The report analysed the status of seven religious groups accounting for some 350 million people – Chinese Buddhism, Taoism, Catholicism, Protestantism, Islam, Tibetan Buddhism and Falun Gong (banned in China since 1999). 

China officially recognises five religions: Buddhism, Catholicism, Protestantism, Taoism and Islam. 

“The Battle for China’s Spirit examines the evolution of the Communist Party’s policies of religious control and citizens’ responses to them since November 2012,” Freedom House said, calling it the “first comprehensive analysis of its kind”. 

Sarah Cook, the report’s author, said: “The scale and severity of controls over religion, and the trajectory of both growing persecution and pushback, are affecting Chinese society and politics far beyond the realm of religious policy alone. 

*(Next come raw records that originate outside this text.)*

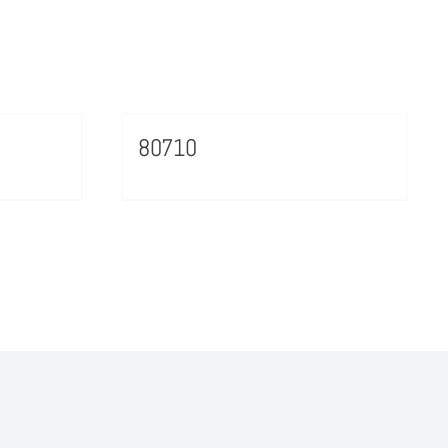
80710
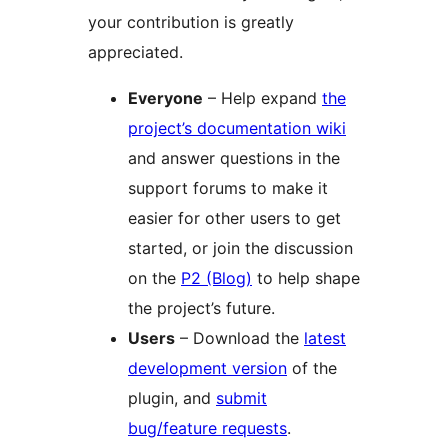
your contribution is greatly
appreciated.
Everyone
– Help expand
the
project’s documentation wiki
and answer questions in the
support forums to make it
easier for other users to get
started, or join the discussion
on the
P2 (Blog)
to help shape
the project’s future.
Users
– Download the
latest
development version
of the
plugin, and
submit
bug/feature requests
.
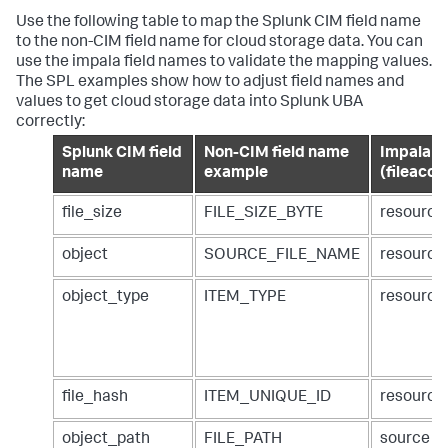
Use the following table to map the Splunk CIM field name
to the non-CIM field name for cloud storage data. You can
use the impala field names to validate the mapping values.
The SPL examples show how to adjust field names and
values to get cloud storage data into Splunk UBA
correctly:
Splunk CIM field
Non-CIM field name
Impala ta
name
example
(fileacce
file_size
FILE_SIZE_BYTE
resource
object
SOURCE_FILE_NAME
resourc
object_type
ITEM_TYPE
resource
file_hash
ITEM_UNIQUE_ID
resource
object_path
FILE_PATH
source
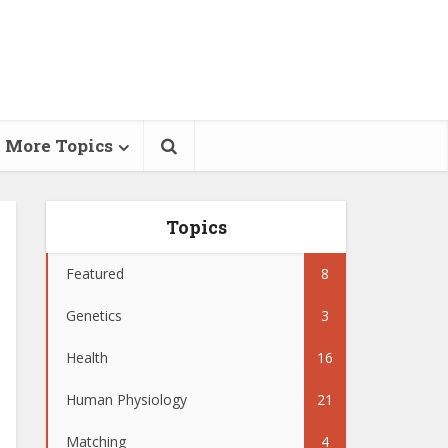
More Topics
Topics
Featured
8
Genetics
3
Health
16
Human Physiology
21
Matching
4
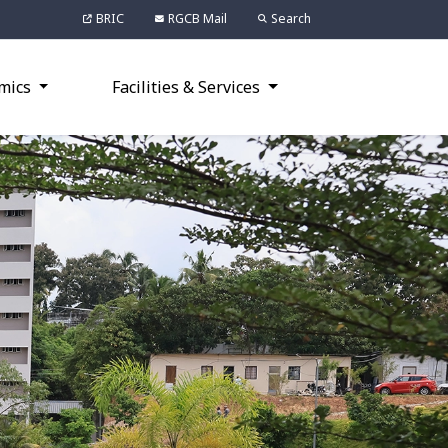
BRIC
RGCB Mail
Search
mics
Facilities & Services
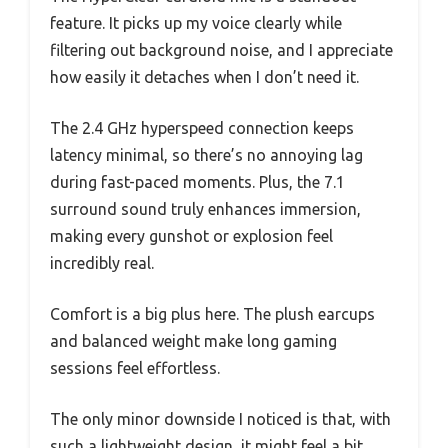
feature. It picks up my voice clearly while
filtering out background noise, and I appreciate
how easily it detaches when I don’t need it.
The 2.4 GHz hyperspeed connection keeps
latency minimal, so there’s no annoying lag
during fast-paced moments. Plus, the 7.1
surround sound truly enhances immersion,
making every gunshot or explosion feel
incredibly real.
Comfort is a big plus here. The plush earcups
and balanced weight make long gaming
sessions feel effortless.
The only minor downside I noticed is that, with
such a lightweight design, it might feel a bit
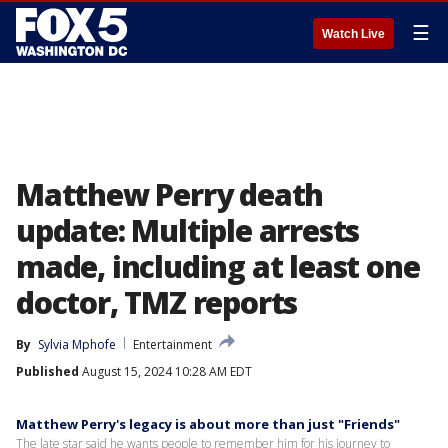
☰
Watch Live
Matthew Perry death
update: Multiple arrests
made, including at least one
doctor, TMZ reports
By
Sylvia Mphofe
Entertainment
Published
August 15, 2024 10:28 AM EDT
Matthew Perry's legacy is about more than just "Friends"
The late star said he wants people to remember him for his journey to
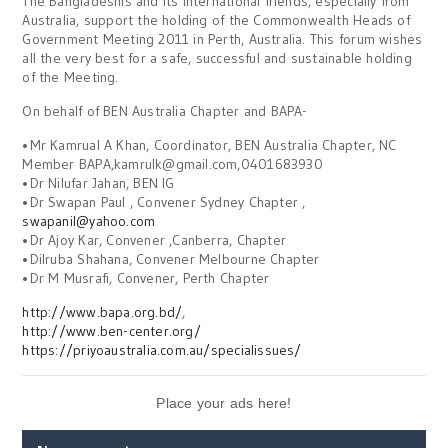
The Bangladeshis and its international friends, especially from
Australia, support the holding of the Commonwealth Heads of
Government Meeting 2011 in Perth, Australia. This forum wishes
all the very best for a safe, successful and sustainable holding
of the Meeting.
On behalf of BEN Australia Chapter and BAPA-
•Mr Kamrual A Khan, Coordinator, BEN Australia Chapter, NC
Member BAPA,kamrulk@gmail.com,0401683930
•Dr Nilufar Jahan, BEN IG
•Dr Swapan Paul , Convener Sydney Chapter ,
swapanil@yahoo.com
•Dr Ajoy Kar, Convener ,Canberra, Chapter
•Dilruba Shahana, Convener Melbourne Chapter
•Dr M Musrafi, Convener, Perth Chapter
http://www.bapa.org.bd/
,
http://www.ben-center.org/
https://priyoaustralia.com.au/specialissues/
Place your ads here!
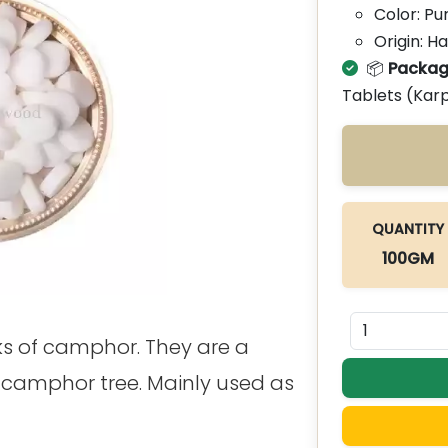
Color: Pu
Origin: H
📦
Packag
Tablets (Kar
QUANTITY
100GM
ks of camphor. They are a
a camphor tree. Mainly used as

“The party’s rigid constraints render it impossible for state-sanctioned institutions to meet the growing demand for religion in Chinese society,” Cook said. “The result is an enormous black market, forcing many believers—from Taoists and Protestants to Tibetan Buddhists—to operate outside the law and to view the regime as unreasonable, unjust, or illegitimate.” 

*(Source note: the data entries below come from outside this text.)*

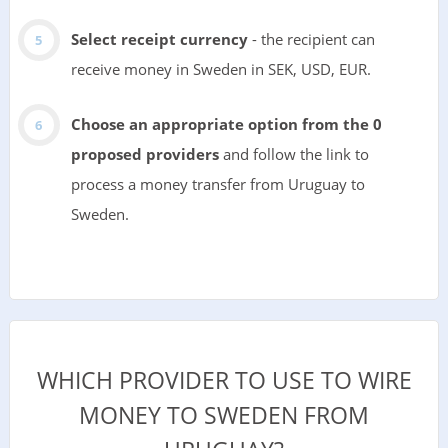
Select receipt currency
- the recipient can
receive money in Sweden in SEK, USD, EUR.
Choose an appropriate option from the 0
proposed providers
and follow the link to
process a money transfer from Uruguay to
Sweden.
WHICH PROVIDER TO USE TO WIRE
MONEY TO SWEDEN FROM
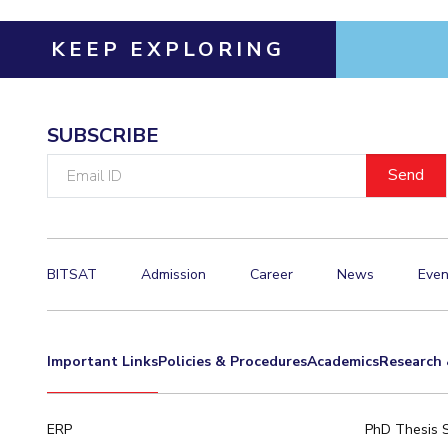
KEEP EXPLORING
SUBSCRIBE
Email
ID
BITSAT
Admission
Career
News
Even
Important Links
Policies & Procedures
Academics
Research 
ERP
PhD Thesis 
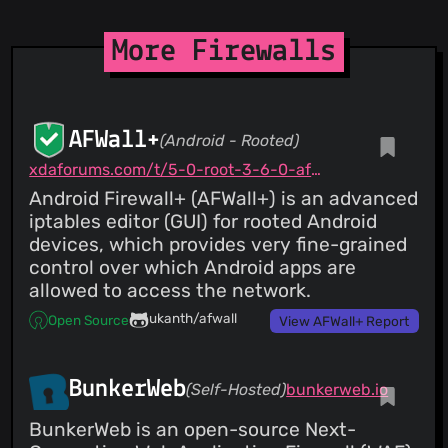
CVE-2026-30868
Cross-Site Request Forgery (CSRF) in
opnsense/core
11 Mar 26
More Firewalls
AFWall+
(Android - Rooted)
xdaforums.com/t/5-0-root-3-6-0-afwall-iptables-firewall-28-aug-2023.1957231
Android Firewall+ (AFWall+) is an advanced
iptables editor (GUI) for rooted Android
devices, which provides very fine-grained
control over which Android apps are
allowed to access the network.
ukanth/afwall
Open Source
View AFWall+ Report
BunkerWeb
(Self-Hosted)
bunkerweb.io
BunkerWeb is an open-source Next-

The report found and examined positive developments in China’s religious sphere as well as the country’s gradually improving relations with the Vatican. It also found, rather inexplicably as the report put it, “cracks in the crackdown against Falun Gong” practitioners. 

The Chinese government, under Communist Party general secretary Jiang Zemin, banned and cracked down on Falun Gong, described as a spiritual practice that combines meditation and exercise, in 1999. Its practitioners continue to be among the worst hit by religious persecution in China. 

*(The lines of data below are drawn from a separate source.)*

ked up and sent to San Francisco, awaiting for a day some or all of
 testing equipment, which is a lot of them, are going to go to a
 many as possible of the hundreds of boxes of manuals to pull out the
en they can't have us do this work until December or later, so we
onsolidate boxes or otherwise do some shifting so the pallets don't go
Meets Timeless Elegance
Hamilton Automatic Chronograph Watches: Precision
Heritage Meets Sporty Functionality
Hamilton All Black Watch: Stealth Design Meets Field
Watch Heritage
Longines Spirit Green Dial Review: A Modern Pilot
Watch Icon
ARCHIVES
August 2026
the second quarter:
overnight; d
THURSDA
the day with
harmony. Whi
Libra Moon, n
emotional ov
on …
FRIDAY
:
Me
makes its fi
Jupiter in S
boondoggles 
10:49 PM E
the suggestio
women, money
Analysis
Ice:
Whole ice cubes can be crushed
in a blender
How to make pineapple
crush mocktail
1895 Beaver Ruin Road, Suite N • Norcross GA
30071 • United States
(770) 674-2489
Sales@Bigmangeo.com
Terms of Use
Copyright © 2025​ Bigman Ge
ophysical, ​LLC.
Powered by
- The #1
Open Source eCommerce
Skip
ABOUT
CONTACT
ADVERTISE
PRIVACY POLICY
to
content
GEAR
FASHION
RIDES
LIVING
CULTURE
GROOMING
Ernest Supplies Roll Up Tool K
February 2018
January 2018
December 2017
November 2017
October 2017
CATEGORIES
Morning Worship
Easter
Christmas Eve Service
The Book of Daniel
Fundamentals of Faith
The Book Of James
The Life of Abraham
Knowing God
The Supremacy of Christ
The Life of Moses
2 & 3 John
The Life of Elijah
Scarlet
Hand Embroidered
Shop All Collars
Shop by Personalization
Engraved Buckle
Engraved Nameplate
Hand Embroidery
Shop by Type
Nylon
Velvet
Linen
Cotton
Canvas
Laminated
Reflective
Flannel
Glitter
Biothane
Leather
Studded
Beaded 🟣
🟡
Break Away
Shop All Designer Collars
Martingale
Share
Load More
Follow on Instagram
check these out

“Falun Gong practitioners, though still subject to severe abuses, are experiencing reduced persecution in many locales, as top officials driving the campaign have been purged in intra-party struggles, and years of grassroots outreach by adherents and their supporters have won over some lower level authorities,” the report said. 

“Incidents that would have been unimaginable a few years ago - the release of a practitioner after only a few days’ detention, police permitting adherents to meditate in custody, or officers actively protecting individuals from punishment - have occurred across the country and do not appear to be isolated,” it said. 

Among other communities to be hit are the Uyghurs (from the Xinjiang Uyghur Autonomous Region or XUAR) and Protestant Christians. 

“Controls on religion have deepened and expanded in the XUAR, where a majority of Uighur Muslims reside. Previously informal or local restrictions in Xinjiang - on issues such as religious dress - have been codified at the regional and national levels. Authorities have launched new campaigns to more closely monitor smartphone usage and force businesses to sell alcohol, while incidents of security forces opening fire on Uighur civilians have become more common,” the report said. 

The report made particular mention of Protestants being targeted after Xi’s call to “sinicise” religions. 

“Since early 2014, local authorities have intensified efforts to stem the spread of Christianity amid official rhetoric about the threat of ‘Western’ values and the need to ‘Sinicise’ religions. As the larger of the two main Christian denominations in China, Protestants have been particularly affected by cross-removal and church-demolition campaigns, punishment of state-sanctioned leaders, and the arrest of human rights lawyers who take up Christians’ cases,” the report said.